Um die Versorgung zu verbessern, wird derzeit unter Federführung von Lucia Gerstl (München) und Maja Steinlin (Bern, CH) zusammen mit Mitgliedern des Deutschen Netzwerks Pediatric Stroke und weiteren Experten aus Neurologie und Bildgebung eine S3-Leitlinie zu Diagnostik und Therapie des kindlichen Schlaganfalls erarbeitet sowie ein bundesweites Kinderschlaganfall-Re­gister aufgebaut. Das Netzwerk setzt sich außerdem dafür ein, die Kinderneurologie als Notfalldisziplin zu etablieren sowie interdisziplinäre Strukturen zur Akut- und Langzeitversorgung zu schaffen, auch unter Einsatz von Telemedizin. „Das oberste Ziel muss es sein, die Zeit bis zu Diagnose und Therapiebeginn zu verringern, damit auch der Einsatz von Lysetherapie und mechanischer Thrombektomie grundsätzlich möglich ist. In der Postakutphase ist die Verringerung der hohen Rezidivrate von im Mittel rund 30 Prozent bei Kindern eine unserer Prioritäten“, sagt Gerstl. Eine zentrale Rolle spielt hierbei auch die Ursachenforschung: In ihrer Studie wiesen 40 Prozent der betroffenen Kinder mindestens zwei der bekannten Risikofaktoren für einen Schlaganfall im Kindesalter auf.
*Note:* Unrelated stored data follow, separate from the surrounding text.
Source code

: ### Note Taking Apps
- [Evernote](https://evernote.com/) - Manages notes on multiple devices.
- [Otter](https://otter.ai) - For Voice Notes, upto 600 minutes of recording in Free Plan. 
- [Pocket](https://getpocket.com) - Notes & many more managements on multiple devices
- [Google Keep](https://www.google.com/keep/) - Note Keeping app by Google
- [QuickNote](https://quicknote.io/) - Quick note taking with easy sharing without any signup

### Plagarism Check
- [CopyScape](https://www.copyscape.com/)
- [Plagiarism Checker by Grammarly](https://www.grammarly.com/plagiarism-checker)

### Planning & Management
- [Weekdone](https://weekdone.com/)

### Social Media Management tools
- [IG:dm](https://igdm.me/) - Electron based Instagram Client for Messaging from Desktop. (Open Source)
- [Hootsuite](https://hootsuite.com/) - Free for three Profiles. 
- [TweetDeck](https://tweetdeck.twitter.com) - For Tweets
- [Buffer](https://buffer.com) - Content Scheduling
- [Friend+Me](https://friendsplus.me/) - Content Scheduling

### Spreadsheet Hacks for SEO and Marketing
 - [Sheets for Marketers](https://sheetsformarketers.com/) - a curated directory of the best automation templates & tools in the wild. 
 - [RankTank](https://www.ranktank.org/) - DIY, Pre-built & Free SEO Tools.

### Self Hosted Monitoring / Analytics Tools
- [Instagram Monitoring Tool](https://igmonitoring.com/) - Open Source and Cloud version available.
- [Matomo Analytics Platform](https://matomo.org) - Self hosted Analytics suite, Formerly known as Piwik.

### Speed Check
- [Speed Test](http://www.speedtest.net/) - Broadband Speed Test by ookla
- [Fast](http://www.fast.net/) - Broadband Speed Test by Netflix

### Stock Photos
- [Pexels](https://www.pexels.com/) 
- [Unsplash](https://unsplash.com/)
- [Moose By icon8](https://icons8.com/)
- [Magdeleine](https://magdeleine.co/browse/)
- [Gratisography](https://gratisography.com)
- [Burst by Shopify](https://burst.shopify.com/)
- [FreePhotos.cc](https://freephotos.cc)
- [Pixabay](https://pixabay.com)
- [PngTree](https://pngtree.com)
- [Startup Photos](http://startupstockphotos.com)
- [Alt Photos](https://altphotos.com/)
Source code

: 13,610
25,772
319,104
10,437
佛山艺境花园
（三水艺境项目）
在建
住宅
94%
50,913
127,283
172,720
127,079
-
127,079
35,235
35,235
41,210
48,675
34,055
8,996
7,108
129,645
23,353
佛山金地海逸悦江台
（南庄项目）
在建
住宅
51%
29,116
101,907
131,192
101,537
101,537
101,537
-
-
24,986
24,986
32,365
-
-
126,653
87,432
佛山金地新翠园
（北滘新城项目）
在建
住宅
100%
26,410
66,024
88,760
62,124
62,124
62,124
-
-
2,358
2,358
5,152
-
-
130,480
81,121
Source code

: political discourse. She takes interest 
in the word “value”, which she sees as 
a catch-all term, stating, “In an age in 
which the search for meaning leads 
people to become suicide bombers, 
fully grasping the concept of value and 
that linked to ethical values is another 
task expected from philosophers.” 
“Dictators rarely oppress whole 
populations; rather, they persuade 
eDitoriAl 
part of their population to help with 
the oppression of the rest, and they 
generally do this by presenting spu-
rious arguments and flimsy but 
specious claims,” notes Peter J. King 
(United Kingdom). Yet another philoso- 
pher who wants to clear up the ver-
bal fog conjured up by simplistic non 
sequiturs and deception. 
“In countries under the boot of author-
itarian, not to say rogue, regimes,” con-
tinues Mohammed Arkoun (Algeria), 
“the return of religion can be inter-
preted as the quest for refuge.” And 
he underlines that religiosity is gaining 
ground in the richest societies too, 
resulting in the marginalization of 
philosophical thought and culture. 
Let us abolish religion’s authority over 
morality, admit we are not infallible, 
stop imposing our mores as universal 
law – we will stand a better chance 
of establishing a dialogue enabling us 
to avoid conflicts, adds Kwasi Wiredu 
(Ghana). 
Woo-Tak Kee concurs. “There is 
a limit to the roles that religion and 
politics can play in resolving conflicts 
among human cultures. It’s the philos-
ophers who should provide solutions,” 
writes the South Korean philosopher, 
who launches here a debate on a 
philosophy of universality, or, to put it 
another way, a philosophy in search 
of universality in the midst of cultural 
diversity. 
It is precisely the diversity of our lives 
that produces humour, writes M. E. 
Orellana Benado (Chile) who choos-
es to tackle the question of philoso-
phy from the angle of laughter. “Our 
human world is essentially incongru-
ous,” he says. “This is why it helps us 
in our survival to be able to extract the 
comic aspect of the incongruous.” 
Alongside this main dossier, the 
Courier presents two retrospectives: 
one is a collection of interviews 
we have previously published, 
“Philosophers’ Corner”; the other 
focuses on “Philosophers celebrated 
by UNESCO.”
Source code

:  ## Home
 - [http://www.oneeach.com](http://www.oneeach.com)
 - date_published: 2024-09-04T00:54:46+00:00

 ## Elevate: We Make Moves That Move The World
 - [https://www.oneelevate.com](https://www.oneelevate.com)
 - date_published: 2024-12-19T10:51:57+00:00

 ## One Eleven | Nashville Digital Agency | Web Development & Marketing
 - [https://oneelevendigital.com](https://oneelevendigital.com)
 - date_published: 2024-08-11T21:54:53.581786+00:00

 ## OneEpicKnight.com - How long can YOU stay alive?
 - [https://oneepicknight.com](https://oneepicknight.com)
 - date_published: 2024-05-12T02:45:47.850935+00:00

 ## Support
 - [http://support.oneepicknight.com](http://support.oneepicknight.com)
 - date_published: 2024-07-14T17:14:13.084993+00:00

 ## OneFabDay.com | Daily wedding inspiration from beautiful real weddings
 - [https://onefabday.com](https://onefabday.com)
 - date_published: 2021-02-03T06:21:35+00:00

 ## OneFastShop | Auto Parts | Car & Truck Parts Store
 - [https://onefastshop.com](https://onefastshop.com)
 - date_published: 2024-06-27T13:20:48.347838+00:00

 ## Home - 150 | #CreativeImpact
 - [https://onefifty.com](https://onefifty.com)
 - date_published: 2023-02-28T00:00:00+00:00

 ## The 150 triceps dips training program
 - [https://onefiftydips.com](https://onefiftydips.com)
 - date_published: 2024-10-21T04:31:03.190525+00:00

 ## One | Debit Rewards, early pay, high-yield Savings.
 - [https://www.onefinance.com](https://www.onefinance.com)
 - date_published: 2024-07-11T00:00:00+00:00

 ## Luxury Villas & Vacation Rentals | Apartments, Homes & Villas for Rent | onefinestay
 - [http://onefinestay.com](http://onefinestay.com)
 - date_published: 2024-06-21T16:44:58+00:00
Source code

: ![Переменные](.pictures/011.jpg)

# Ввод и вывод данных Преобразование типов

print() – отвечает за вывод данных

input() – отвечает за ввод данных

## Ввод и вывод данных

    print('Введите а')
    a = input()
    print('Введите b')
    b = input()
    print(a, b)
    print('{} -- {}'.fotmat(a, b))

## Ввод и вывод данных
Dazu zählen etwa Blutgerinnungsstörungen, Herzerkrankungen, Veränderungen der Hirngefäße, schwere Infektionen, Stoffwechselstörungen oder genetische Ursachen. Diesen Risikofaktoren mehr Beachtung zu schenken, könnte den Weg zu einer schnelleren Diagnose, in manchen Fällen auch zu präventiven Maßnahmen und zur Vermeidung weiterer Schlaganfälle ebnen.